Even in standard prompts where I tell it "Change this label from X to Y", it ended reordering the tabs unrelated to ask. Again I was not able for it to explain why - it was so abrupt. And it was in fresh context, without any pollution on what I expect it to do.

I also noticed a different behaviour regarding skill; today and yesterday it would not be following skill guidance at all ie: skill writing skill - I'd have to explicitly tell it to test skills after writing them, when this is a behaviour expected by default. Similarly with other skills - knowing that it should have done something per skill guidelines and it not doing it at all. This is new behaviour that I've not seen a week ago.

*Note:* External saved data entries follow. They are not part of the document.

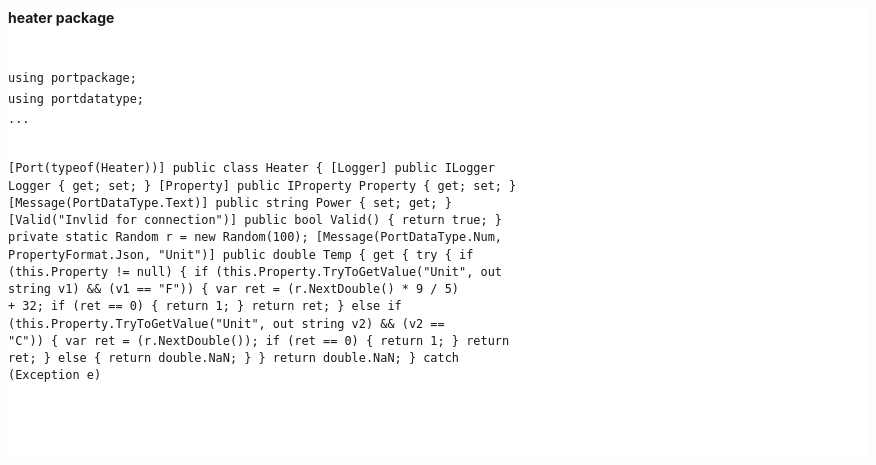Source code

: 
#### heater package 

<div class="code-box">
<pre>
<code id="code-snippet" class="language-csharp">
using portpackage;
using portdatatype;
...

[Port(typeof(Heater))]
public class Heater
{
    [Logger]
    public ILogger Logger { get; set; }
    [Property]
    public IProperty Property { get; set; }
    [Message(PortDataType.Text)]
    public string Power
    {
        set;
        get;
    }
    [Valid("Invlid for connection")]
    public bool Valid()
    {
        return true;
    }
    private static Random r = new Random(100);
    [Message(PortDataType.Num, PropertyFormat.Json, "Unit")]
    public double Temp
    {
        get
        {
            try
            {
                if (this.Property != null)
                {
                    if (this.Property.TryToGetValue("Unit", out string v1) && (v1 == "F"))
                    {
                        var ret = (r.NextDouble() * 9 / 5) + 32;
                        if (ret == 0)
                        {
                            return 1;
                        }
                        return ret;
                    }
                    else if (this.Property.TryToGetValue("Unit", out string v2) && (v2 == "C"))
                    {
                        var ret = (r.NextDouble());
                        if (ret == 0)
                        {
                            return 1;
                        }
                        return ret;
                    }
                    else
                    {
                        return double.NaN;
                    }
                }
                return double.NaN;
            }
            catch (Exception e)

jeremyjh · 2026-05-28T22:23:46 1780007026

There are certainly domains where AI is not so effective, but at this point I would agree that at least in terms of web development if you can't get effective results from agents at this point it is a skill issue. That skill can be learned, if you recognize that learning is part of the solution. I do think prior experience in product design, specifications & business analysis as well as engineering leadership are all extremely helpful. Its about putting the agent in a box so small that it really can't screw up; but its also about being able to review design and code rigorously - to see around corners and anticipate possible weaknesses etc. There is really nothing I have to do when working with an agent that I haven't already been doing for decades but it seems to me that a lot of developers have never found a single bug while reviewing someone else's code.